WHAT THE EXERCISE ASKS -> Please locate every line in the material below that contains the word "heart", treating uppercase and lowercase as different, and copy each of those lines.

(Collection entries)
============================================================

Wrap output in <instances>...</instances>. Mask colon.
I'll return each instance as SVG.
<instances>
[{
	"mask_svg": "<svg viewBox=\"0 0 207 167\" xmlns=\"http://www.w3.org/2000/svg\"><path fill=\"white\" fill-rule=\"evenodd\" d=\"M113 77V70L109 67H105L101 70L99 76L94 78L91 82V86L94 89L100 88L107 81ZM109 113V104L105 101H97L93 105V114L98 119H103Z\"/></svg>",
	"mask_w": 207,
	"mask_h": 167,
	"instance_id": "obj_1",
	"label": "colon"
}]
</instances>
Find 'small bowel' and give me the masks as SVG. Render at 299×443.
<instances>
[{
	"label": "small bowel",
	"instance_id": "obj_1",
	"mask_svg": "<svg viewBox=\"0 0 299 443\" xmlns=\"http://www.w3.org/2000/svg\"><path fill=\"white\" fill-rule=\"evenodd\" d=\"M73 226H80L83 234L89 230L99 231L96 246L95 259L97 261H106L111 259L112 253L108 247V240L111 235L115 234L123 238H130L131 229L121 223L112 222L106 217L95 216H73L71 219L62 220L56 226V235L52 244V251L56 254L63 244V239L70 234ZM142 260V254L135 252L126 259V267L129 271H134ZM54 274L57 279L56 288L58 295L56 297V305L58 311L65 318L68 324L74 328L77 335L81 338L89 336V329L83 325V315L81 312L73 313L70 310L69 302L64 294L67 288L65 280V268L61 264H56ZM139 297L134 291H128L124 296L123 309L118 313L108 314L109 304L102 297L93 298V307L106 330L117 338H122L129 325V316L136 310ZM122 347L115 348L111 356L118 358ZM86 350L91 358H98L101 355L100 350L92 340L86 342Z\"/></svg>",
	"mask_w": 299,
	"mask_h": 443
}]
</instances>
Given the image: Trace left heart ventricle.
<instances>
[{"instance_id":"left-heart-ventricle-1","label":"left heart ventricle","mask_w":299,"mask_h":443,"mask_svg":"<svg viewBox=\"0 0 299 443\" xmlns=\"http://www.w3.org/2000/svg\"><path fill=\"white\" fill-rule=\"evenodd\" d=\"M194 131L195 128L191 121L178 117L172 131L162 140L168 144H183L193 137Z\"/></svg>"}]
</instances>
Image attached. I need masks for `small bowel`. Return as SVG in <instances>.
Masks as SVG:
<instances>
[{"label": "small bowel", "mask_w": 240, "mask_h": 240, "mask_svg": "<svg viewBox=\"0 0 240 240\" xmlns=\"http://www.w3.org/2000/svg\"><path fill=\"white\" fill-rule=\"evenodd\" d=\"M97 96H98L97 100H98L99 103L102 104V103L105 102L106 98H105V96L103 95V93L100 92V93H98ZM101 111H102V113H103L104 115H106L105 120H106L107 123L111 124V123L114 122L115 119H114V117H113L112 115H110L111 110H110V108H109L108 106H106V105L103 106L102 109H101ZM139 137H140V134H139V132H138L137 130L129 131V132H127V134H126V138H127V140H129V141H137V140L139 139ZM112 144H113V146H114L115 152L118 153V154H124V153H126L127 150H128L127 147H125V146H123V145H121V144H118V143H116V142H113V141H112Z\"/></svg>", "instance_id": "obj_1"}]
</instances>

============================================================

REPLY TO THE TASK ->
Given the image: Trace left heart ventricle.
[{"instance_id":"left-heart-ventricle-1","label":"left heart ventricle","mask_w":299,"mask_h":443,"mask_svg":"<svg viewBox=\"0 0 299 443\" xmlns=\"http://www.w3.org/2000/svg\"><path fill=\"white\" fill-rule=\"evenodd\" d=\"M194 131L195 128L191 121L178 117L172 131L162 140L168 144H183L193 137Z\"/></svg>"}]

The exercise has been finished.